The ovoid jar is gently lobed with subtle vertical indentations below the stepped shoulder and coated inside and out with a satiny blackish-brown glaze that extends to the base above the unglazed wide foot where the buff-colored stoneware body is visible. The domed lid of lotus leaf form, with furled rim encircling the flattened knob, is covered on the exterior with the glossy glaze.
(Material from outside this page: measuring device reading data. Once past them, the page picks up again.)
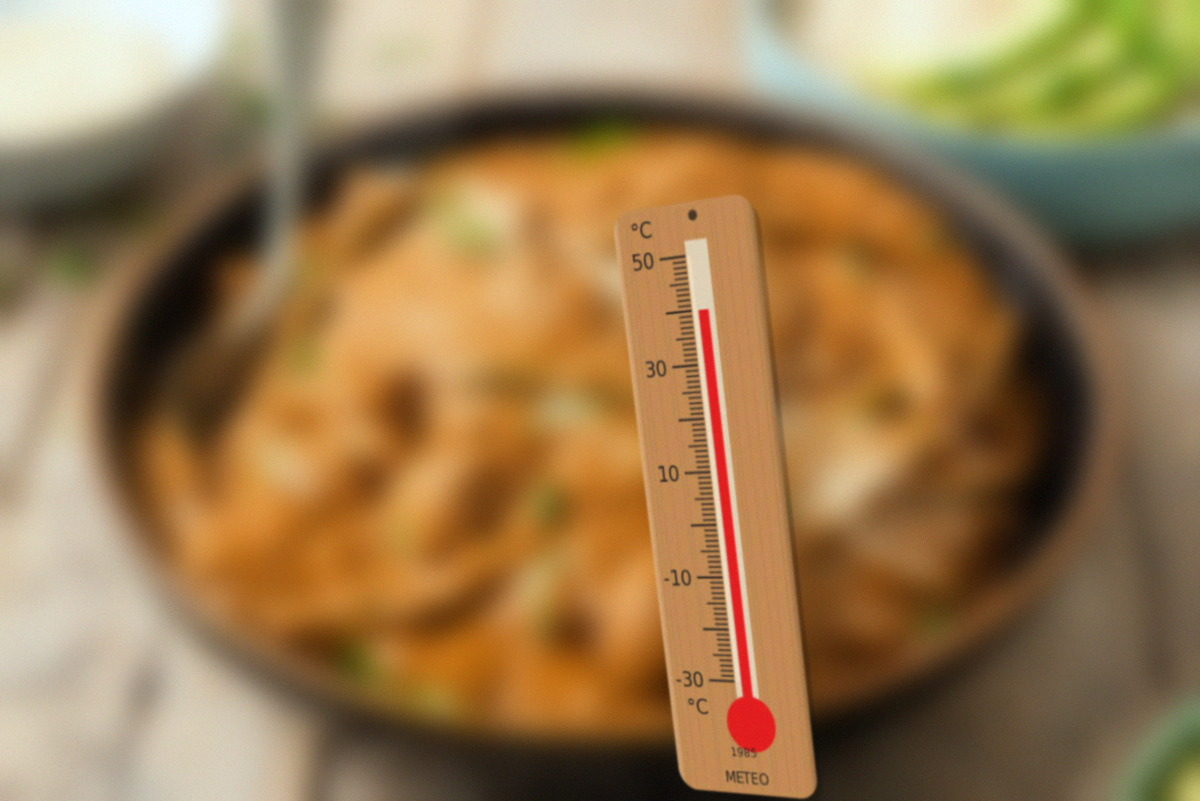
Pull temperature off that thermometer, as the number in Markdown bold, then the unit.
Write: **40** °C
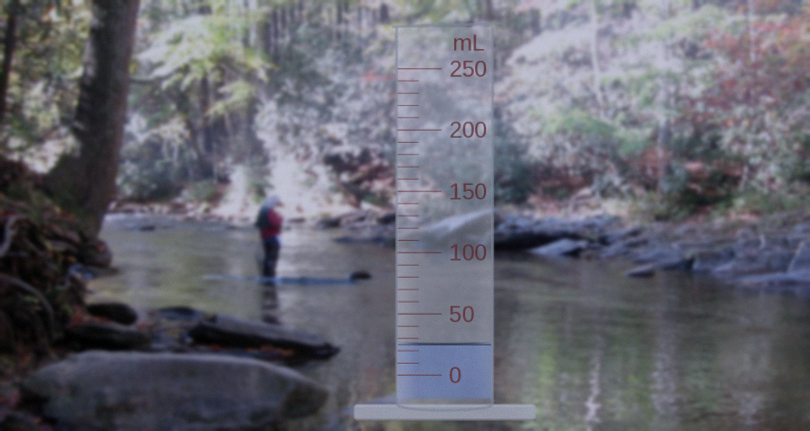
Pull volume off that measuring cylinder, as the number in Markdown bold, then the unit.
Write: **25** mL
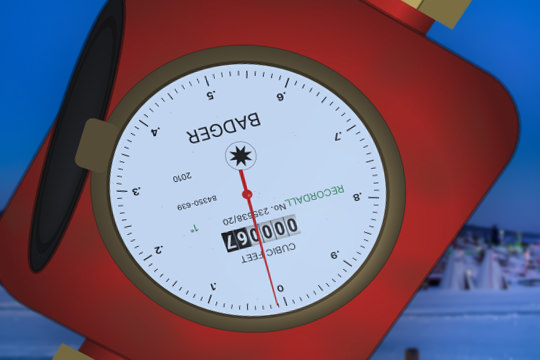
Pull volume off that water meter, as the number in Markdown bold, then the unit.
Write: **67.01** ft³
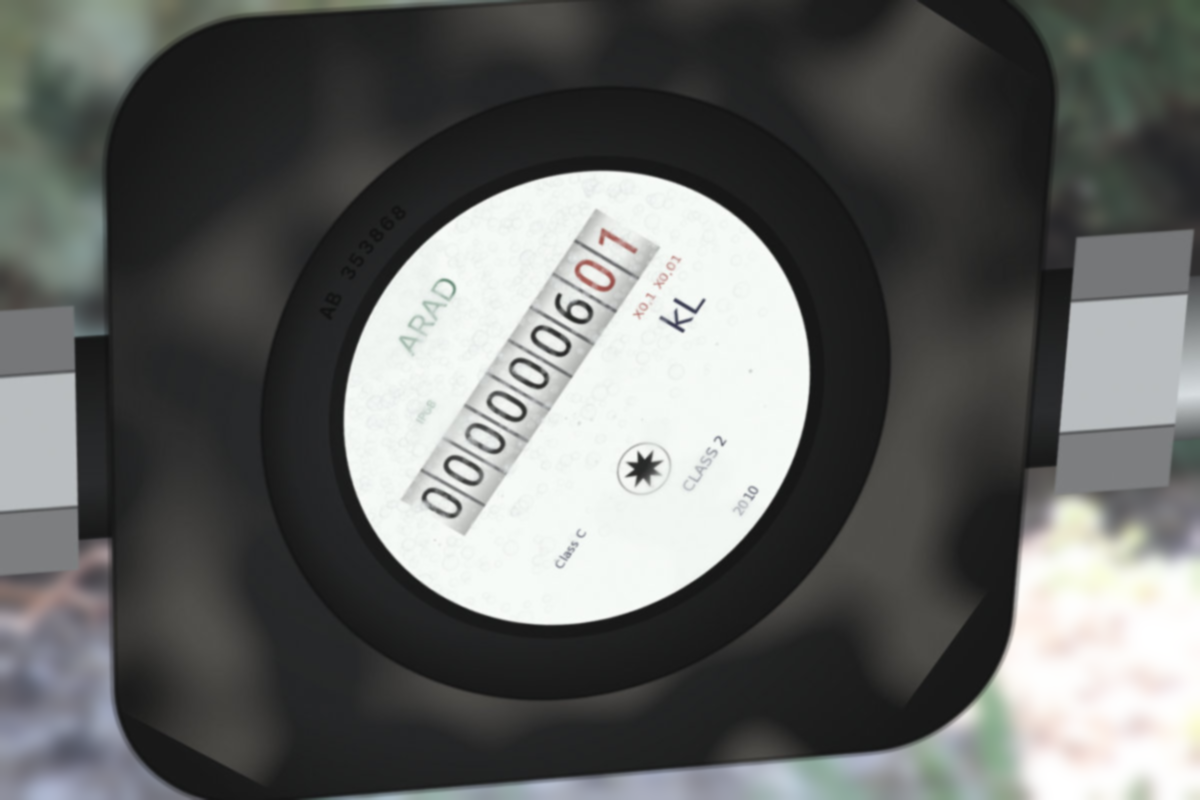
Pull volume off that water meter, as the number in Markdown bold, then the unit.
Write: **6.01** kL
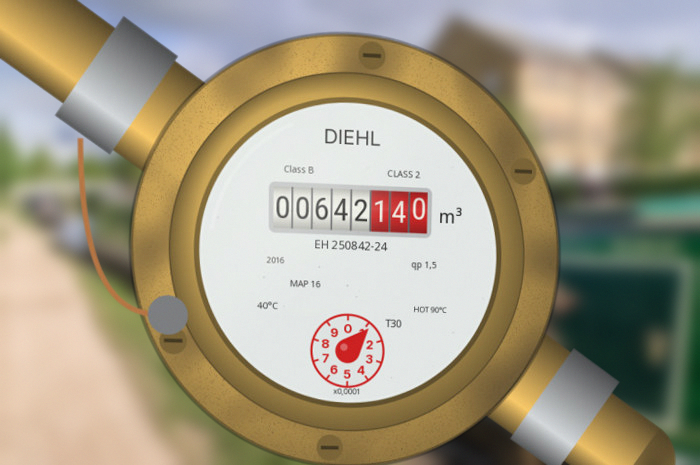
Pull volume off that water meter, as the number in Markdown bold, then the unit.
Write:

The Xixia or Western Xia kingdom of the Tangut Tibetans ruled over what is currently the Ningxia Autonomous Region contemporaneously with the Northern Song, later Liao, and Jin dynasty during the 11th through the early 13th century. It is not surprising that technology, styles, and fashions from the strongholds of ceramic production current during the Northern Song and Jin would have migrated into the Xixia region. In the trade that flourished between the Xixia and their close Chinese neighbors, ceramics were an important commodity. The Yaozhou wares of Shaanxi province found in Xixia tombs, black wares as well as celadons, are evidence not only that such wares were admired but presented potential influence over local potters.1 Similar lobed jars are known in fact to have been produced at the Yaozhou kilns and excavations at kilns in the Ningxia region, such as those at Ciyaobu, Lingwu city, have uncovered materials that suggest that production center as the likely provenance for the present covered jar.

1. It should be noted that ceramics discovered in tombs and hoards in the region ruled by the Xixia are both of local manufacture and also imported from Northern Song, Liao (907-1125), Jin, and some made after the conquest of the area by the Mongols who established their dynasty in 1207, conquering the north by 1234, and all of China by 1279. An individual example’s precise attribution to one of these ruling groups is then sometimes not possible to determine with absolute certainty.